What the exercise asks -> Each record that follows is to be duplicated exactly, though its pictures are not.

BEGIN

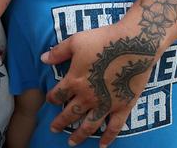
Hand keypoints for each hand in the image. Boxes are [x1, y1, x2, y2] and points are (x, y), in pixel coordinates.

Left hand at [42, 21, 158, 145]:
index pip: (58, 94)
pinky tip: (102, 145)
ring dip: (79, 135)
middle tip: (53, 129)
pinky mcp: (123, 106)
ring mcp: (105, 104)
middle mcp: (87, 97)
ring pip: (89, 125)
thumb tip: (42, 59)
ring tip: (72, 142)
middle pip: (70, 113)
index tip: (50, 100)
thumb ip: (59, 52)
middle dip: (60, 122)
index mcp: (75, 80)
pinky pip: (114, 127)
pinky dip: (108, 137)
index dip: (52, 98)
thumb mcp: (77, 41)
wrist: (134, 44)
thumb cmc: (104, 39)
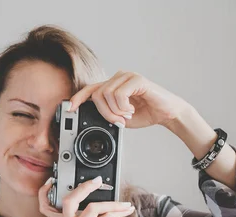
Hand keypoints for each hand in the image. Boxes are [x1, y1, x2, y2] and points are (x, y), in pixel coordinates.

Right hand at [38, 176, 134, 216]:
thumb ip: (91, 209)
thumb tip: (99, 191)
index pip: (47, 209)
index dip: (44, 194)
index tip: (51, 181)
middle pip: (68, 201)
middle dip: (84, 187)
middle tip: (97, 181)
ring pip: (92, 207)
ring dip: (112, 204)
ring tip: (123, 205)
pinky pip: (106, 216)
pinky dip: (119, 211)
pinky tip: (127, 210)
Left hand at [67, 70, 189, 128]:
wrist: (166, 113)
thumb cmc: (145, 113)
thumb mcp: (120, 118)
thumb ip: (107, 115)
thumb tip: (93, 118)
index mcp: (113, 86)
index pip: (90, 89)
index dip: (78, 98)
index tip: (69, 108)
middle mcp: (118, 78)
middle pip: (96, 95)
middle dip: (105, 113)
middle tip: (118, 121)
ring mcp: (126, 76)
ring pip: (106, 95)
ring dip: (115, 111)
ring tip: (127, 115)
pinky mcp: (136, 79)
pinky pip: (119, 94)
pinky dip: (123, 107)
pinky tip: (132, 110)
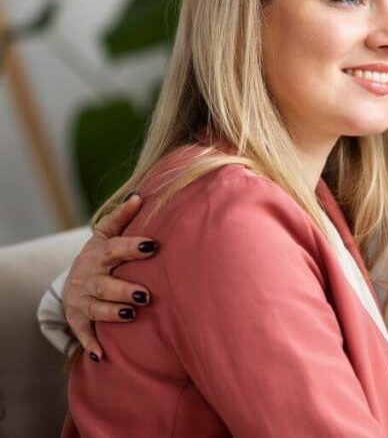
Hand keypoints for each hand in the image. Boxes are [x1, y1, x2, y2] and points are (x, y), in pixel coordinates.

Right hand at [63, 192, 156, 360]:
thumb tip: (139, 195)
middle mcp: (88, 277)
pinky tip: (101, 355)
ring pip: (97, 309)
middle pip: (105, 284)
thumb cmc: (102, 255)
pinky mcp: (78, 319)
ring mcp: (82, 300)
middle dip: (124, 289)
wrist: (74, 280)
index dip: (132, 247)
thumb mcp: (106, 235)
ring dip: (113, 313)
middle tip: (145, 294)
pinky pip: (84, 333)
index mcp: (98, 254)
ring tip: (132, 313)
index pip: (115, 248)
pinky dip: (91, 344)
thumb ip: (122, 217)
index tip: (152, 245)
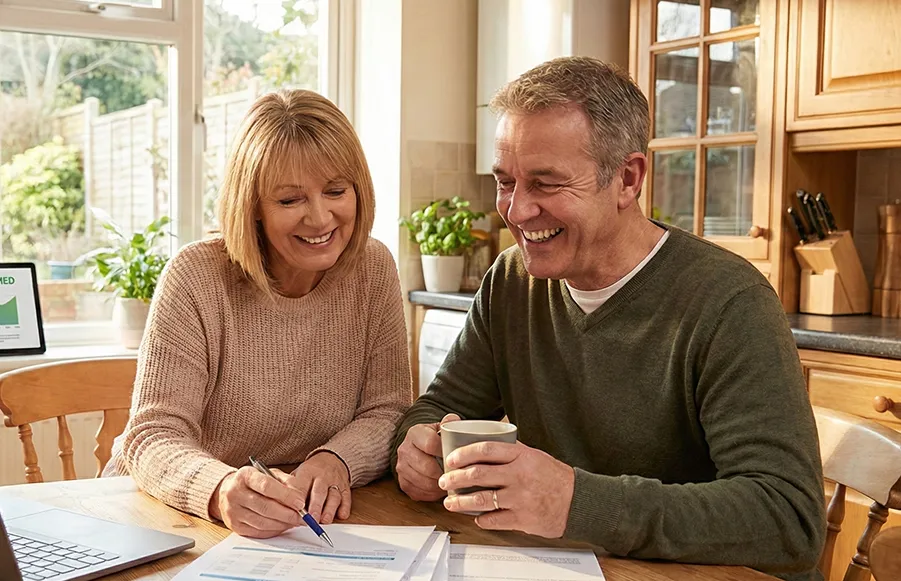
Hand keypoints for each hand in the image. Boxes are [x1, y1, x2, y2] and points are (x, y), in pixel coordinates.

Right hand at [209, 466, 305, 537]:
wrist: (229, 491)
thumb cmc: (255, 482)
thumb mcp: (269, 474)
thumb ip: (285, 482)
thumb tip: (301, 497)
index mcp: (245, 476)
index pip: (267, 486)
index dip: (286, 496)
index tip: (301, 503)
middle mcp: (235, 493)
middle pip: (265, 507)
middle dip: (288, 514)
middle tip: (303, 517)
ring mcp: (233, 511)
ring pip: (262, 522)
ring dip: (283, 524)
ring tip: (296, 522)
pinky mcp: (235, 526)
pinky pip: (258, 532)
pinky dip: (274, 530)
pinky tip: (284, 526)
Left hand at [287, 451, 351, 524]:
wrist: (331, 459)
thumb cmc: (311, 472)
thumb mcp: (297, 474)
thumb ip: (290, 489)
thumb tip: (278, 505)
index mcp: (307, 472)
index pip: (301, 485)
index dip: (298, 498)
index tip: (295, 510)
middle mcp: (322, 476)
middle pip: (319, 491)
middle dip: (315, 506)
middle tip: (311, 519)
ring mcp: (335, 482)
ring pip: (334, 496)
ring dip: (329, 509)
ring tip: (324, 520)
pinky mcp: (345, 488)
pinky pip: (347, 498)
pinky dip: (345, 507)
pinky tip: (341, 515)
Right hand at [396, 414, 460, 500]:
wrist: (418, 448)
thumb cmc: (434, 439)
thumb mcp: (441, 428)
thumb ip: (449, 423)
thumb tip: (454, 420)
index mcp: (414, 433)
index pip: (430, 444)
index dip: (445, 452)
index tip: (456, 457)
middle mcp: (404, 450)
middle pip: (427, 467)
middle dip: (444, 473)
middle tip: (457, 475)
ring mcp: (401, 468)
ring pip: (424, 482)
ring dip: (440, 485)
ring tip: (451, 482)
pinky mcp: (403, 483)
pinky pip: (420, 493)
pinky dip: (432, 494)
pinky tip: (441, 488)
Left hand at [438, 441, 574, 538]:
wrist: (578, 500)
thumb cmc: (555, 477)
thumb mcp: (534, 455)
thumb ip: (511, 450)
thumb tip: (485, 442)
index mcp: (521, 456)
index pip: (485, 449)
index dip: (463, 453)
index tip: (451, 459)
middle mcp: (519, 475)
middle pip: (478, 474)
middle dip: (455, 478)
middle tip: (445, 481)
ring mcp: (520, 498)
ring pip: (481, 499)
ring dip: (461, 501)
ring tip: (450, 502)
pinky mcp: (522, 518)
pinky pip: (494, 520)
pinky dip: (481, 519)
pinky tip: (476, 516)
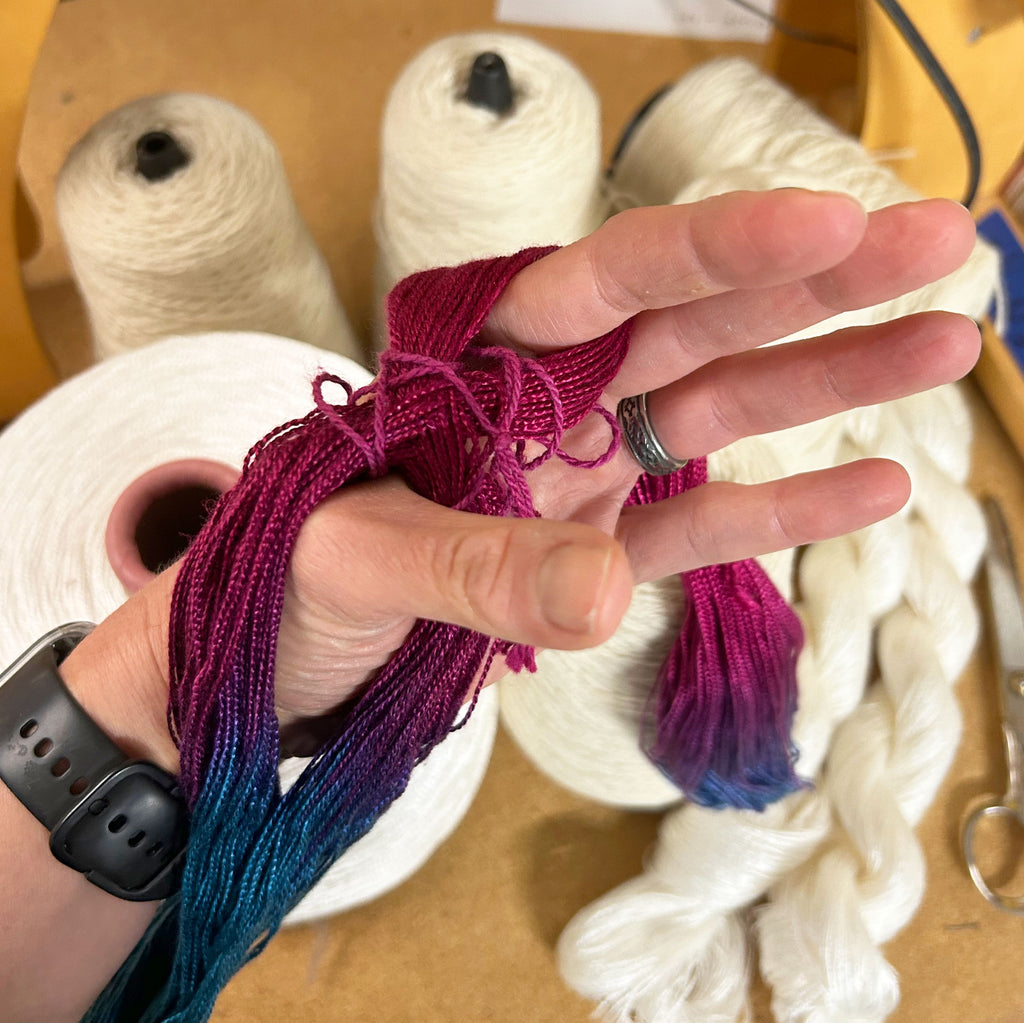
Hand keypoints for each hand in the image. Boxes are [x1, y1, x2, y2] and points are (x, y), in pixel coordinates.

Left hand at [269, 189, 978, 731]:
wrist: (283, 660)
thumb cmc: (287, 583)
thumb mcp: (351, 560)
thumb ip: (467, 563)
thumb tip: (604, 586)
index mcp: (481, 366)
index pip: (607, 282)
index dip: (713, 250)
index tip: (823, 220)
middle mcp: (551, 405)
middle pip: (695, 325)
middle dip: (814, 282)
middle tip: (936, 239)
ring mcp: (588, 478)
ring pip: (722, 412)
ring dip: (830, 381)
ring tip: (944, 342)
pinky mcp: (605, 552)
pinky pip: (703, 521)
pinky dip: (783, 508)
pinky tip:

END

Response area ->
Hand keypoints for each hand in the image. Boxes are [x1, y1, x2, y2] and points are (x, y), in pixel coordinates.

Left hand at [42, 21, 158, 145]:
index pip: (58, 94)
pinky tip: (102, 145)
ring dip: (79, 135)
middle tip: (53, 129)
pinky mcp: (123, 106)
ring mcp: (105, 104)
middle mcp: (87, 97)
ring pip: (89, 125)
thumb tip: (42, 59)
ring tip: (72, 142)
middle pip: (70, 113)
index tip: (50, 100)
thumb ip: (59, 52)
middle dip: (60, 122)
index mcp: (75, 80)
pinky pip: (114, 127)
pinky dip: (108, 137)
index dip: (52, 98)
thumb mcp: (77, 41)
wrist: (134, 44)
thumb cmc: (104, 39)
Hand keypoints for each hand in the image. Boxes are [x1, y1, x2, y2] and points are (x, y), in pixel coordinates.

Right hand at [38, 176, 134, 216]:
thumb ip: (91, 209)
thumb tip: (99, 191)
index pip: (47, 209)
index dip: (44, 194)
index tip: (51, 181)
middle pip: (68, 201)
middle dip: (84, 187)
middle tip: (97, 181)
ring pip: (92, 207)
ring dip: (112, 204)
ring tip: (123, 205)
pinky pip: (106, 216)
pinky dip: (119, 211)
pinky tip: (127, 210)
Left hand at [67, 70, 189, 128]:
wrist: (166, 113)
thumb cmc: (145, 113)
thumb mcp: (120, 118)
thumb ip: (107, 115)
thumb tip: (93, 118)
index mcp: (113, 86)
index pip: (90, 89)
index dip: (78, 98)
index tip: (69, 108)
middle mcp: (118, 78)
middle pip: (96, 95)
middle dip: (105, 113)
middle tip: (118, 121)
ring mcp: (126, 76)
ring pip: (106, 95)
ring dip: (115, 111)
ring tip: (127, 115)
pinky mcp: (136, 79)
pinky pip: (119, 94)
pinky dip: (123, 107)
pinky tip: (132, 110)
Hand keypoints for each hand in the image. Boxes are [x1, y1, x2, y2] and points are (x, y), in pixel coordinates.

Right hand at [63, 192, 156, 360]:
thumb tip: (139, 195)
middle mcp: (88, 277)
pinky tip: (101, 355)
ring pip: (97, 309)
middle pip: (105, 284)
thumb cmc: (102, 255)
pinky mcp: (78, 319)
ring mcp: (82, 300)
middle dip: (124, 289)
wrist: (74, 280)
index dip: (132, 247)
thumb mcp: (106, 235)
ring dip: (113, 313)
middle tip: (145, 294)
pinky pip: (84, 333)
index mcp: (98, 254)
ring tip: (132, 313)
index pip: (115, 248)
pinky dip: (91, 344)
thumb ip: (122, 217)
index tip: (152, 245)
Hand keypoints for each hand in the image. Boxes are [x1, y1, x2, y2] and points are (x, y), in pixel coordinates.

Right hand at [209, 466, 305, 537]:
wrist: (229, 491)
thumb cmc: (255, 482)
thumb mcp: (269, 474)
thumb ip: (285, 482)
thumb tip: (301, 497)
index mcp: (245, 476)
index pip: (267, 486)
index dip: (286, 496)
index tip: (301, 503)
middle mcp: (235, 493)
middle pip: (265, 507)
middle dip: (288, 514)
middle tip: (303, 517)
ring mcp: (233, 511)
ring pip: (262, 522)
ring dip: (283, 524)
ring tip: (296, 522)
pinky mcp: (235, 526)
pinky pip: (258, 532)
pinky dip: (274, 530)
pinky tip: (284, 526)
Left hand at [287, 451, 351, 524]:
wrist: (331, 459)
thumb cmc: (311, 472)
thumb mcp: (297, 474)
thumb ip: (290, 489)
thumb tip: (278, 505)
index mcp: (307, 472)
index pip: (301, 485)
index dip: (298, 498)
index tip: (295, 510)
middle mcp: (322, 476)
middle pip: (319, 491)
middle dip: (315, 506)
middle tip: (311, 519)
ring mcp: (335, 482)
ring pip: (334, 496)
ring dip: (329, 509)
ring tip: (324, 520)
pinky mcp: (345, 488)
pinky pip: (347, 498)
pinky dip: (345, 507)
pinky tip: (341, 515)
Right hand at [396, 414, 460, 500]:
wrist: (418, 448)
thumb cmc: (434, 439)
thumb mcp: (441, 428)
thumb ip: (449, 423)
thumb tip: (454, 420)
index mcp: (414, 433)
index pip: (430, 444)
index dip: (445, 452)
index tip: (456, 457)
middle mcp: (404, 450)
middle pip: (427, 467)
middle dip: (444, 473)
middle tip: (457, 475)
ring mcp: (401, 468)
ring pip: (424, 482)
ring dip: (440, 485)
ring tip: (451, 482)
pinky mcp: (403, 483)
pinky pip: (420, 493)
pinky dip: (432, 494)
pinky tip: (441, 488)
Left hand at [438, 441, 574, 538]:
wrist: (578, 500)
thumb cmc: (555, 477)
thumb mcp: (534, 455)
thumb ip: (511, 450)
thumb tip: (485, 442)
index mcp: (521, 456)
index pip: (485, 449)
index dip: (463, 453)
index tip: (451, 459)
middle mcp: (519, 475)
middle pip: (478, 474)
middle dip: (455, 478)
middle tip: (445, 481)
ring mcp: (520, 498)
ring pip: (481, 499)
ring dip: (461, 501)
ring tip: (450, 502)
pinky mcp: (522, 518)
pinky pip: (494, 520)
pinky dip: (481, 519)
pinky tip: (476, 516)
Hand keypoints for each hand in the image. Boxes are [x1, y1, x2, y2] and points are (x, y), in pixel coordinates.

Left hand at [269, 189, 978, 731]:
wrist: (283, 660)
thumb cmc: (287, 583)
thumb mcp: (351, 560)
thumb ip: (467, 563)
thumb tip: (604, 586)
index mcp: (481, 366)
index pip: (607, 282)
index dip: (713, 250)
index tip: (823, 220)
middle mcp: (551, 405)
middle pip: (695, 325)
middle dip: (814, 282)
middle tip: (936, 239)
ring mcp: (588, 478)
ring pip: (722, 412)
ring dip: (830, 381)
ring tip: (944, 342)
pinky mcp: (605, 552)
pinky pip: (703, 521)
pinky dip: (783, 508)
pinky tip:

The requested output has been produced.